A formulação de que o Espírito procede do Pai e do Filho aparece na tradição ocidental nas últimas décadas do século IV. Encontra-se de vários modos nas obras de Ambrósio, de Mário Vitorino, de Hilário de Poitiers, preparando o caminho para Agostinho desenvolver a noção de Tertuliano de que a processão do Espírito se efetua por meio do Filho.

Inserida na Espanha, no sínodo de Braga de 675, a fórmula ganhou a Gália e a Itália. Quando, em 808, os monges do mosteiro franco, construído sobre o monte das Oliveiras, cantaram no Credo o Filioque, foram taxados de hereges pelos monges gregos. O papa Leão III declarou que a processão do Espírito Santo também do Filho devia ser exposta na pregação, mas que a inserção da fórmula no Credo seria supérflua. A pedido do imperador Henrique II, a fórmula Filioque foi inserida no símbolo também em Roma, por Benedito VIII, em 1014.
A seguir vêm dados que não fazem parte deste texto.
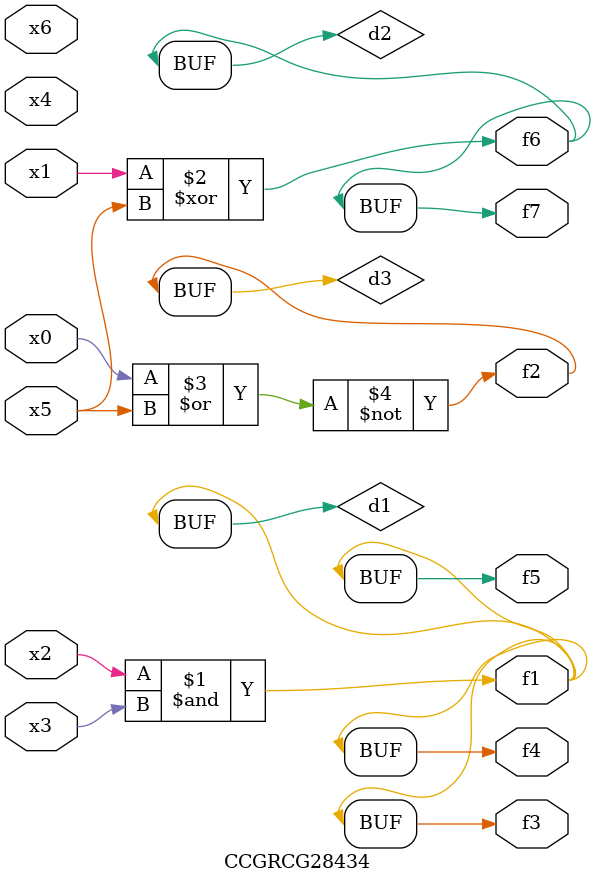
<source format=v>
module CCGRCG28434(
	input x0, x1, x2, x3, x4, x5, x6,
	output f1, f2, f3, f4, f5, f6, f7
);

	wire d1, d2, d3;

	and (d1, x2, x3);
	xor (d2, x1, x5);
	nor (d3, x0, x5);
	assign f1 = d1;
	assign f2 = d3;
	assign f3 = d1;
	assign f4 = d1;
	assign f5 = d1;
	assign f6 = d2;
	assign f7 = d2;
endmodule

</source>
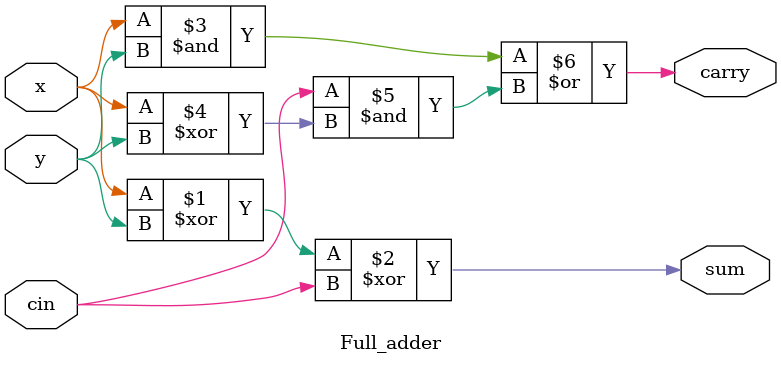
<source format=v>

module function_unit(FS, OpA, OpB, result, V, C, N, Z);
	input   [3:0] FS;				// Function Unit select code.
   input  [15:0] OpA;				// Function Unit operand A
   input  [15:0] OpB;				// Function Unit operand B
   output [15:0] result;		// Function Unit result
   output        V;				// Overflow status bit
   output        C;				// Carry-out status bit
   output        N;				// Negative status bit
   output        Z;				// Zero status bit

  wire [15:0]  wA;
  wire [15:0]  wB;    
  wire [15:0] carry;                              
  wire [15:0] arith;
  wire [15:0] logic; 
  wire N_A, N_L;
  wire Z_A, Z_L;

// Arithmetic  Function Unit
	arith_16_bit_8_by_1_mux MUX_A(wA, FS, OpA, OpA, OpA, ~OpA, 16'bx, 16'b0, 16'bx, ~OpA);
	arith_16_bit_8_by_1_mux MUX_B(wB, FS, OpB, ~OpB, 16'b0, OpB, 16'bx, ~OpB, 16'bx, 16'b0);

	Full_adder FA_1(arith[0], carry[0], wA[0], wB[0], FS[0]);    //FS 0 is the Carry in bit because functions that need a +1 have a FS 4 bit code ending in 1
	Full_adder FA_2(arith[1], carry[1], wA[1], wB[1], carry[0]);
	Full_adder FA_3(arith[2], carry[2], wA[2], wB[2], carry[1]);
	Full_adder FA_4(arith[3], carry[3], wA[3], wB[3], carry[2]);
	Full_adder FA_5(arith[4], carry[4], wA[4], wB[4], carry[3]);
	Full_adder FA_6(arith[5], carry[5], wA[5], wB[5], carry[4]);
	Full_adder FA_7(arith[6], carry[6], wA[6], wB[6], carry[5]);
	Full_adder FA_8(arith[7], carry[7], wA[7], wB[7], carry[6]);
	Full_adder FA_9(arith[8], carry[8], wA[8], wB[8], carry[7]);
	Full_adder FA_10(arith[9], carry[9], wA[9], wB[9], carry[8]);
	Full_adder FA_11(arith[10], carry[10], wA[10], wB[10], carry[9]);
	Full_adder FA_12(arith[11], carry[11], wA[11], wB[11], carry[10]);
	Full_adder FA_13(arith[12], carry[12], wA[12], wB[12], carry[11]);
	Full_adder FA_14(arith[13], carry[13], wA[13], wB[13], carry[12]);
	Full_adder FA_15(arith[14], carry[14], wA[14], wB[14], carry[13]);
	Full_adder FA_16(arith[15], carry[15], wA[15], wB[15], carry[14]);
	
// Logic Function Unit
	logic_16_bit_8_by_1_mux block0(logic, FS, (OpA & OpB), ~OpA, (OpA | OpB), ~OpB, {OpB[15],OpB[15],OpB[15],OpB[15],OpB[14:3]},(~(OpA | OpB)), {16'b0000000000000011 & OpB},16'bx );

	mux2_by_1_16bit a_orl(result, FS[3],arith,logic); 
	
// Status Bits
	assign V = (carry[15] ^ carry[14]);
	assign C = carry[15];
	
	assign N_A = arith[15];
	assign N_L = logic[15];
	
	
	assign Z_A = ~(arith[0] | arith[1] | arith[2] | arith[3] | arith[4] | arith[5] | arith[6] | arith[7] | arith[8] | arith[9] | arith[10] | arith[11] | arith[12] | arith[13] | arith[14] | arith[15]);
	assign Z_L = ~(logic[0] | logic[1] | logic[2] | logic[3] | logic[4] | logic[5] | logic[6] | logic[7] | logic[8] | logic[9] | logic[10] | logic[11] | logic[12] | logic[13] | logic[14] | logic[15]);

	mux2_by_1_1bit Zstatus(Z, FS[3], Z_A, Z_L);
	mux2_by_1_1bit Nstatus(N, FS[3], N_A, N_L);


endmodule

//Hardware for Function Unit

module mux2_by_1_16bit(out, in, sel0, sel1);
   input        in;
   input  [15:0] sel0;
   input  [15:0] sel1;
   output [15:0] out;
	
	assign out = (in == 1'b0) ? sel0 :
	             (in == 1'b1) ? sel1 : 16'bx;

endmodule

module mux2_by_1_1bit(out, in, sel0, sel1);
   input   in;
   input   sel0;
   input   sel1;
   output  out;
	
	assign out = (in == 1'b0) ? sel0 :
	             (in == 1'b1) ? sel1 : 1'bx;

endmodule 

module arith_16_bit_8_by_1_mux(outAB, in, sel0, sel1, sel2, sel3, sel4, sel5, sel6, sel7);
		input [3:0] in;
		input [15:0] sel0, sel1, sel2, sel3, sel4, sel5, sel6, sel7;
		output [15:0] outAB;
		
		assign outAB = (in == 4'b0000) ? sel0:  //ADDA_B
		               (in == 4'b0001) ? sel1:  //SUBA_B
		               (in == 4'b0010) ? sel2:  //MOVA 
		               (in == 4'b0011) ? sel3:  //SUBB_A
		               (in == 4'b0100) ? sel4:	 //DC
		               (in == 4'b0101) ? sel5:	 //NEGB
		               (in == 4'b0110) ? sel6:	 //DC
		               (in == 4'b0111) ? sel7:  //NEGA
													16'bx;
endmodule
			
module logic_16_bit_8_by_1_mux(outAB, in, sel0, sel1, sel2, sel3, sel4, sel5, sel6, sel7);
		input [3:0] in;
		input [15:0] sel0, sel1, sel2, sel3, sel4, sel5, sel6, sel7;
		output [15:0] outAB;
		
		assign outAB = (in == 4'b1000) ? sel0:   //ANDA_B
		               (in == 4'b1001) ? sel1:   //NOTA
		               (in == 4'b1010) ? sel2:   //ORA_B
		               (in == 4'b1011) ? sel3:   //NOTB
		               (in == 4'b1100) ? sel4:   //DIV8
		               (in == 4'b1101) ? sel5:   //NORA_B
		               (in == 4'b1110) ? sel6:	  //MOD4_B
		               (in == 4'b1111) ? sel7:   //DC
													16'bx; 

endmodule	

module Full_adder (sum,carry,x,y,cin);
	input x,y,cin;
	output sum, carry;
	assign sum = x^y^cin;
	assign carry = x&y |(cin & (x^y));
endmodule	 

</source>
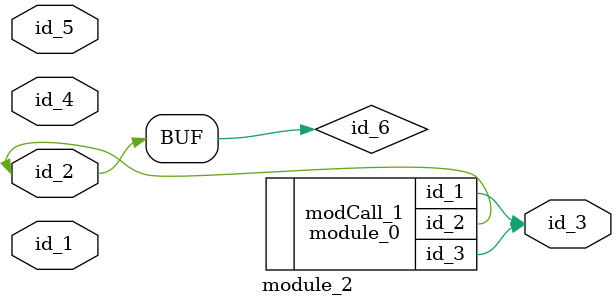
<source format=v>
module module_0 (
    id_1,
    id_2,
    id_3
);
  output wire id_3;
  inout wire id_2;
  output wire id_1;
  wire id_4;
  wire id_5;
endmodule
module module_1 (
    id_1,
    id_2,
    id_3
);
  output wire id_3;
  output wire id_2;
  inout wire id_1;
  wire id_4;
  module_0 modCall_1 (
      id_3,
      id_1,
      id_4
  );
endmodule
module module_2 (
    id_1,
    id_2,
    id_3,
    id_4,
    id_5
);
  input wire id_5;
  input wire id_4;
  output wire id_3;
  input wire id_2;
  input wire id_1;
  wire id_6 = id_2;
  module_0 modCall_1 (
      id_3,
      id_6,
      id_3
  );
endmodule

</source>
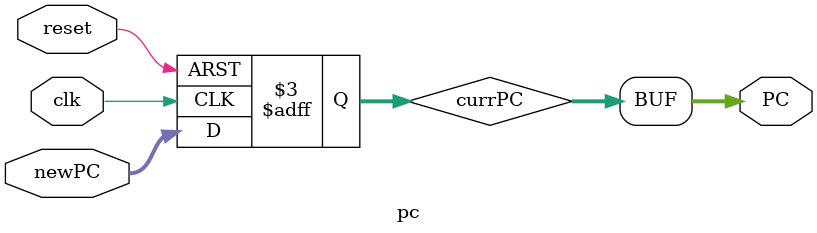
<source format=v>
`timescale 1ns/1ns
module pc(clk, newPC, PC, reset); 
  
input clk, reset;
input [31:0] newPC;  
output [31:0] PC;  

reg [31:0] currPC;

initial begin
currPC = 0;
end

always @(posedge clk, posedge reset) begin
    if (reset)
        currPC <= 0;
    else
        currPC <= newPC;
end

assign PC = currPC;
endmodule

</source>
O patriarca grego Fócio (+1073) defendia que a processão do Espírito Santo era só do Pai e fez dessa afirmação um dogma para a Igreja Oriental. Consolidou, assim, com considerações dogmáticas a separação entre a Igreja do Oriente e a Igreja do Ocidente, mais especificamente romana, separação que se fundava muito mais por motivos políticos e culturais que propriamente dogmáticos.

 

7. Resumindo

 

A reflexão da fé vai aplicar-se sobre a ação e a natureza do Espírito Santo gradualmente a partir do século II no contexto da dimensão soteriológica e cristológica. Resolvida, de certo modo, a crise ariana, definida a divindade de Jesus Cristo, os Padres passaram a defender a divindade do Espírito Santo. Isso ocorreu por volta do ano 360. A análise estrutural da definição do Concílio de Constantinopla esclarece os atributos dados ao Espírito Santo: Ele é Senhor que dá a vida dos filhos de Deus, isto é, santifica, diviniza, é coadorado e coglorificado, procede do Pai, embora não se precise ainda a relação com o Filho. Evidentemente o argumento prevalecente para a afirmação da divindade do Espírito Santo foi o soteriológico: se somos resgatados e divinizados pelo Espírito Santo, é porque ele é Deus igual ao Pai e ao Filho. Os protagonistas da ortodoxia foram Atanásio e os capadócios, Basílio e os Gregórios. O passo decisivo para a afirmação da ortodoxia foi dado pelo Concílio de Constantinopla, em 381, que sublinhou a verdadeira divindade do Espírito Santo. Ulteriores explicitações do dogma trinitário, especialmente em relação ao Espírito Santo, foram desenvolvidas de modo particular por Santo Agostinho em sua obra A Trindade. A inserção da fórmula Filioque na liturgia levou à separação das Igrejas do Oriente e do Ocidente, provocando o cisma que deu origem à independência da Igreja Oriental em relação à Igreja de Roma.

_______________

[4] É recomendável a leitura da obra A Trindade de Agostinho. Obra que influenciou definitivamente a Idade Média, talvez a melhor sobre as questões trinitárias. Encontra-se publicada na col. “Patrística” (vol. 7), S. Paulo, Paulus, 1995.